Taking that into account, about 7/8th of the remaining work can still be
eliminated.
Multiple different states that are identical by symmetry must to be
somehow “folded” into a single, canonical state to represent them all.
I do this by visiting all 8 rotations and reflections and choosing the
one with the smallest 64-bit integer representation.
I only need two operations to visit all 8 symmetries, and I chose
transpose (flip around the diagonal) and vertical flip. Alternating
between these operations visits each symmetry. Since they’re bitboards,
transforms can be implemented using fancy bit-twiddling hacks.
Chess boards, with their power-of-two dimensions, have useful properties
which these British Square boards lack, so this is the best I could come
up with:
// Transpose a board or mask (flip along the diagonal).
uint64_t
transpose(uint64_t b)
{
return ((b >> 16) & 0x00000020000010) |
((b >> 12) & 0x00000410000208) |
((b >> 8) & 0x00008208004104) |
((b >> 4) & 0x00104104082082) |
((b >> 0) & 0xfe082083041041) |
((b << 4) & 0x01041040820820) |
((b << 8) & 0x00820800410400) |
((b << 12) & 0x00410000208000) |
((b << 16) & 0x00200000100000);
}
// Flip a board or mask vertically.
uint64_t
flipv(uint64_t b)
{
return ((b >> 20) & 0x0000003e00001f) |
((b >> 10) & 0x000007c00003e0) |
((b >> 0) & 0xfc00f800007c00) |
((b << 10) & 0x001f00000f8000) |
((b << 20) & 0x03e00001f00000);
}
These transform both players’ bitboards in parallel while leaving the
turn counter intact. The logic here is quite simple: Shift the bitboard
a little bit at a time while using a mask to deposit bits in their new
home once they’re lined up. It’s like a coin sorter. Vertical flip is
analogous to byte-swapping, though with 5-bit “bytes”.
Canonicalizing a bitboard now looks like this:
uint64_t
canonicalize(uint64_t b)
{
uint64_t c = b;
b = transpose(b); c = c < b ? c : b;
b = flipv(b); c = c < b ? c : b;
b = transpose(b); c = c < b ? c : b;
b = flipv(b); c = c < b ? c : b;
b = transpose(b); c = c < b ? c : b;
b = flipv(b); c = c < b ? c : b;
b = transpose(b); c = c < b ? c : b;
return c;
}
Callers need only use canonicalize() on values they pass to lookup()

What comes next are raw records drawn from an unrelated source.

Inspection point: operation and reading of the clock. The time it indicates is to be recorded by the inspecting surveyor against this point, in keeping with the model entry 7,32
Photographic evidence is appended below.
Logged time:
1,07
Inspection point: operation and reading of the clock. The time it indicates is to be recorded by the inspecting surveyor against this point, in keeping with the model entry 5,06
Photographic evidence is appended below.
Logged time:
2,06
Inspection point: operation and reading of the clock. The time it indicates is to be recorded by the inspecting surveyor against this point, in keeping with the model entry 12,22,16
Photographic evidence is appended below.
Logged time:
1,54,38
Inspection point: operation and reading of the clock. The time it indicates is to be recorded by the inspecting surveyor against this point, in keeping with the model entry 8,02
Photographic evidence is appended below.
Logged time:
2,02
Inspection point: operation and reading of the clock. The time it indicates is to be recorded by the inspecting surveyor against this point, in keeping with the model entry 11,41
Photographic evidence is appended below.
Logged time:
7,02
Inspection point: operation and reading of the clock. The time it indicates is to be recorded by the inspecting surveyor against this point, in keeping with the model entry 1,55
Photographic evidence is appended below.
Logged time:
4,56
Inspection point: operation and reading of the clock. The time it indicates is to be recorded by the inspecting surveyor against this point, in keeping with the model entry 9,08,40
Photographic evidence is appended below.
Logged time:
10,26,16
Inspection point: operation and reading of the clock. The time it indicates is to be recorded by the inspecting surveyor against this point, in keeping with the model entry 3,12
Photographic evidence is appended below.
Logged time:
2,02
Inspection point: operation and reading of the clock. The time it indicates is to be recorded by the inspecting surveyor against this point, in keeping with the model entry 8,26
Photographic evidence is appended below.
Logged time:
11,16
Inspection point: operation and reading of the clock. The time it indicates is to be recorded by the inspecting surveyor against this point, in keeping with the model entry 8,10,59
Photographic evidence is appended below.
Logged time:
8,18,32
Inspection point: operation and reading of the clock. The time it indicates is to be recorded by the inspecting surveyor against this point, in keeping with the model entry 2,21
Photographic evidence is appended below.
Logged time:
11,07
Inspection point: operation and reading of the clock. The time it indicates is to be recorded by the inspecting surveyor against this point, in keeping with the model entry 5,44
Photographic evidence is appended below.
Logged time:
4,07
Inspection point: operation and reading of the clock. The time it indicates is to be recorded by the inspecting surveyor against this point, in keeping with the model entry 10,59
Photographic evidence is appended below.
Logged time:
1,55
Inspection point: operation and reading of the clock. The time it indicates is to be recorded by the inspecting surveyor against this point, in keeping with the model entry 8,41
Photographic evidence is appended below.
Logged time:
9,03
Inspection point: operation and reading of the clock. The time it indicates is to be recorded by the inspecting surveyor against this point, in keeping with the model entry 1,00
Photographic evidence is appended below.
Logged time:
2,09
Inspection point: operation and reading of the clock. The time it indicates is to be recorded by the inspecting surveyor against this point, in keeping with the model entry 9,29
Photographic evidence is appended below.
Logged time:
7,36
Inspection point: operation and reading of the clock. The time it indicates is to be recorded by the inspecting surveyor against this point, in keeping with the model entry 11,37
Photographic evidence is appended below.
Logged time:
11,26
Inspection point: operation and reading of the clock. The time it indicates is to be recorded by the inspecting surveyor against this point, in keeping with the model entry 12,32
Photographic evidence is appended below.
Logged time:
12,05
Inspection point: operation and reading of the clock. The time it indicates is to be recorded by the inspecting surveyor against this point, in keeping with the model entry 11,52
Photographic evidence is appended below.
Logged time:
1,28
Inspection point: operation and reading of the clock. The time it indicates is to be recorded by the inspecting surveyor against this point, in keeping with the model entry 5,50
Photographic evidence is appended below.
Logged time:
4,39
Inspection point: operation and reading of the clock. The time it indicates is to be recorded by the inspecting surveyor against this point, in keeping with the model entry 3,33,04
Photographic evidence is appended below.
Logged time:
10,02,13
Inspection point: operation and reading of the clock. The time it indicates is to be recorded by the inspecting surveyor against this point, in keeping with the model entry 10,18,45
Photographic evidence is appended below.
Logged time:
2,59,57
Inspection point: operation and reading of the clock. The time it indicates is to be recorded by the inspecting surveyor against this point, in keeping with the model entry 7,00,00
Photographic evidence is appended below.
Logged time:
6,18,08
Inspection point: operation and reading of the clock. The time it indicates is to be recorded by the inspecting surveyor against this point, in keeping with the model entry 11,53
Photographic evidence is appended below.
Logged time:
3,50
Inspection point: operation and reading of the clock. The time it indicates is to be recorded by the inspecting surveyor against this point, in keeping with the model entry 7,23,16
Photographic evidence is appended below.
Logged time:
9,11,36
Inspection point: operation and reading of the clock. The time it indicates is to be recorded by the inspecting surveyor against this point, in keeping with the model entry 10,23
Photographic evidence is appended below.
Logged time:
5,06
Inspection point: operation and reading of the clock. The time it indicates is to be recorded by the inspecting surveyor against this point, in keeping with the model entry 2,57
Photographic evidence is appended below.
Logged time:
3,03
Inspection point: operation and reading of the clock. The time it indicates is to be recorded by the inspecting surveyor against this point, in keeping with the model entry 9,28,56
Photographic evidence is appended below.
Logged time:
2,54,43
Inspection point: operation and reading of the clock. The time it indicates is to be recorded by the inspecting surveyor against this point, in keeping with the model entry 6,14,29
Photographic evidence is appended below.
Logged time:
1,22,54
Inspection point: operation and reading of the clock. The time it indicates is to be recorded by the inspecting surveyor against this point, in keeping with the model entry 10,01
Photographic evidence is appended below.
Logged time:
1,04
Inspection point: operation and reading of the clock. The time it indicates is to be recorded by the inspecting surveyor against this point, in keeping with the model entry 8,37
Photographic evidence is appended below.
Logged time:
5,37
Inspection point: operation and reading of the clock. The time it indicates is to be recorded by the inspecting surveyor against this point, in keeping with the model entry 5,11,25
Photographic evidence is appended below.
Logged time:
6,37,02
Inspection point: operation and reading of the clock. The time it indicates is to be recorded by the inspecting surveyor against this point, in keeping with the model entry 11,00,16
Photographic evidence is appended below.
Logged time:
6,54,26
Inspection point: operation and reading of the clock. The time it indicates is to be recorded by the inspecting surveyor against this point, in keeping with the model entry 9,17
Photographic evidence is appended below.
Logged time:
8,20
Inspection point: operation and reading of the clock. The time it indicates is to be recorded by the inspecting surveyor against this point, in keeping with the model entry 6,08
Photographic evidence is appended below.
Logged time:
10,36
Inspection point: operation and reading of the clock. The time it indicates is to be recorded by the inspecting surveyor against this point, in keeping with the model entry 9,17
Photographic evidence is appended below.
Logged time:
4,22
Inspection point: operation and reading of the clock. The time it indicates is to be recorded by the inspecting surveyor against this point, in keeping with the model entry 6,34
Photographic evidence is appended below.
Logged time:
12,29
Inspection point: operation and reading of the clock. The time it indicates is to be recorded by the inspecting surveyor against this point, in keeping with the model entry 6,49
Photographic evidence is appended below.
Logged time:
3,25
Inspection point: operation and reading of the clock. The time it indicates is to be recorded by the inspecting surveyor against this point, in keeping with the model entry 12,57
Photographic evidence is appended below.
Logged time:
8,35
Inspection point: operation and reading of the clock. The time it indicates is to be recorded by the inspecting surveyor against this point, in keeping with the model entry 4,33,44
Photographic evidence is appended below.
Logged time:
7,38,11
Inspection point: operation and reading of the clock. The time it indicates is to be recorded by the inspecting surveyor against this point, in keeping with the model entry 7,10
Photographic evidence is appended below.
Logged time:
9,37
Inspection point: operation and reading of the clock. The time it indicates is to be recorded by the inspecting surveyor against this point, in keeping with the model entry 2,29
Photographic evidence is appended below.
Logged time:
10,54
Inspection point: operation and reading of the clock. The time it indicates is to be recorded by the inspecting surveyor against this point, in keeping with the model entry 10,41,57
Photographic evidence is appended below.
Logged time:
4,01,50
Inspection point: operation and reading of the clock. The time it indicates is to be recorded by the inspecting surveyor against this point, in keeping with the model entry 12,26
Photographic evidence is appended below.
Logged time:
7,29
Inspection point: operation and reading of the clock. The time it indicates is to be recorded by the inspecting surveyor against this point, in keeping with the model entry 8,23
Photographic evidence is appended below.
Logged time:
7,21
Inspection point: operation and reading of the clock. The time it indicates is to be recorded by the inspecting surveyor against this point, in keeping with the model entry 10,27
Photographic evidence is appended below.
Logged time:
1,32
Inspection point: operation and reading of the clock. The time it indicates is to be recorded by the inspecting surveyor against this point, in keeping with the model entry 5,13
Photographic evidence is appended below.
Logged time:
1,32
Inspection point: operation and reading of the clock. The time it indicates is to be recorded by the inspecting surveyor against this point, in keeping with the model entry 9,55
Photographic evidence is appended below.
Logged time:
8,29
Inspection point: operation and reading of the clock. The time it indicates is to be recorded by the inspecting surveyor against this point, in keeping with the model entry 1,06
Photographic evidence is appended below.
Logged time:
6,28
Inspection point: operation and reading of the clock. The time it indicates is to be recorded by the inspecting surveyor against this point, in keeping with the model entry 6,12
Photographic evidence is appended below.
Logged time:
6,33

or store in the table (via the returned pointer).
Developing a heuristic
If you can come up with a perfect play heuristic, especially one that
can be reasonably performed by humans, I’d like to hear it. My engine
has a built-in heuristic tester, so I can test it against perfect play
at all possible game positions to check that it actually works. It’s
currently programmed to test the greedy heuristic and print out the
millions of cases where it fails. Even a heuristic that fails in only a
small number of cases would be pretty reasonable.